WHAT IS NEEDED :: Copy the entire listing, down to the final line, exactly.

Content starts

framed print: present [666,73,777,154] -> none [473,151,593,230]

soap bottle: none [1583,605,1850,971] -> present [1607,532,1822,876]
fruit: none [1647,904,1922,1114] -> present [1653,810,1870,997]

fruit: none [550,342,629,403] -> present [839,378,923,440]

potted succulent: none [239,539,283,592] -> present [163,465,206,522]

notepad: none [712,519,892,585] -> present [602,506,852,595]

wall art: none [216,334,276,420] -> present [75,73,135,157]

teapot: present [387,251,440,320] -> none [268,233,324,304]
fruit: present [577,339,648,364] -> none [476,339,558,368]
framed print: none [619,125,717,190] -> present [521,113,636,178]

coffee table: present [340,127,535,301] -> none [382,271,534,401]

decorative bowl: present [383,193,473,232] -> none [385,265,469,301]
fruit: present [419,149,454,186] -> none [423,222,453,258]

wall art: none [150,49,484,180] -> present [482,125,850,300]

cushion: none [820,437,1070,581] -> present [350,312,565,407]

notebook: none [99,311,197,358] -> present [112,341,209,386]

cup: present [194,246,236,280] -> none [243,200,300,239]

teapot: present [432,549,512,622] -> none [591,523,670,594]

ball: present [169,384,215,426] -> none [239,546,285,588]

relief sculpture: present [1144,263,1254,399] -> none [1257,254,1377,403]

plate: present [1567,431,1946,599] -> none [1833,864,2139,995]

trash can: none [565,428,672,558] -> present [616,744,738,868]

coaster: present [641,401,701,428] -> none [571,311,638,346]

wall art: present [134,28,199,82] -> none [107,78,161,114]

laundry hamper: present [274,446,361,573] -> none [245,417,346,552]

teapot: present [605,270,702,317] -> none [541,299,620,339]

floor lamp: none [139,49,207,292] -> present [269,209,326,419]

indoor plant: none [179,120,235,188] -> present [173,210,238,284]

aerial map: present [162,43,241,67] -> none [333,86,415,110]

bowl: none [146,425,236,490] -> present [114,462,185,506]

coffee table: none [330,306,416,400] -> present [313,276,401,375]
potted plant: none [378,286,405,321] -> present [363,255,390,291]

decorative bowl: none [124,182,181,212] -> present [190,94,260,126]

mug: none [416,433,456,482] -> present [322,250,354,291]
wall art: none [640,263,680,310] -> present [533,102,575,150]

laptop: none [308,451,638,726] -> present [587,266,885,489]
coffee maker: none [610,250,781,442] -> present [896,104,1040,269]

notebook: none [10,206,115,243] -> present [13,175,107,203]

Content ends

WRITTEN SOLUTION ::
framed print: present [666,73,777,154] -> none [473,151,593,230]

soap bottle: none [1583,605,1850,971] -> present [1607,532,1822,876]
fruit: none [1647,904,1922,1114] -> present [1653,810,1870,997]

fruit: none [550,342,629,403] -> present [839,378,923,440]

potted succulent: none [239,539,283,592] -> present [163,465,206,522]

notepad: none [712,519,892,585] -> present [602,506,852,595]

wall art: none [216,334,276,420] -> present [75,73,135,157]

teapot: present [387,251,440,320] -> none [268,233,324,304]
fruit: present [577,339,648,364] -> none [476,339,558,368]
framed print: none [619,125,717,190] -> present [521,113,636,178]

coffee table: present [340,127,535,301] -> none [382,271,534,401]

decorative bowl: present [383,193,473,232] -> none [385,265,469,301]
fruit: present [419,149,454,186] -> none [423,222,453,258]

wall art: none [150,49,484,180] -> present [482,125,850,300]

cushion: none [820,437,1070,581] -> present [350,312,565,407]

notebook: none [99,311,197,358] -> present [112,341,209,386]

cup: present [194,246,236,280] -> none [243,200,300,239]

teapot: present [432,549,512,622] -> none [591,523,670,594]

ball: present [169,384,215,426] -> none [239,546,285,588]

relief sculpture: present [1144,263,1254,399] -> none [1257,254,1377,403]

plate: present [1567,431,1946,599] -> none [1833,864,2139,995]

trash can: none [565,428,672,558] -> present [616,744,738,868]

coaster: present [641,401,701,428] -> none [571,311,638,346]

wall art: present [134,28,199,82] -> none [107,78,161,114]

laundry hamper: present [274,446,361,573] -> none [245,417,346,552]

teapot: present [605,270,702,317] -> none [541,299,620,339]

floor lamp: none [139,49,207,292] -> present [269,209,326,419]

indoor plant: none [179,120,235,188] -> present [173,210,238,284]

aerial map: present [162,43,241,67] -> none [333,86,415,110]

bowl: none [146,425,236,490] -> present [114,462,185,506]

coffee table: none [330,306,416,400] -> present [313,276,401,375]
potted plant: none [378,286,405,321] -> present [363,255,390,291]

decorative bowl: none [124,182,181,212] -> present [190,94,260,126]

mug: none [416,433,456,482] -> present [322,250,354,291]
wall art: none [640,263,680,310] -> present [533,102,575,150]

laptop: none [308,451,638,726] -> present [587,266,885,489]
coffee maker: none [610,250,781,442] -> present [896,104,1040,269]

notebook: none [10,206,115,243] -> present [13,175,107,203]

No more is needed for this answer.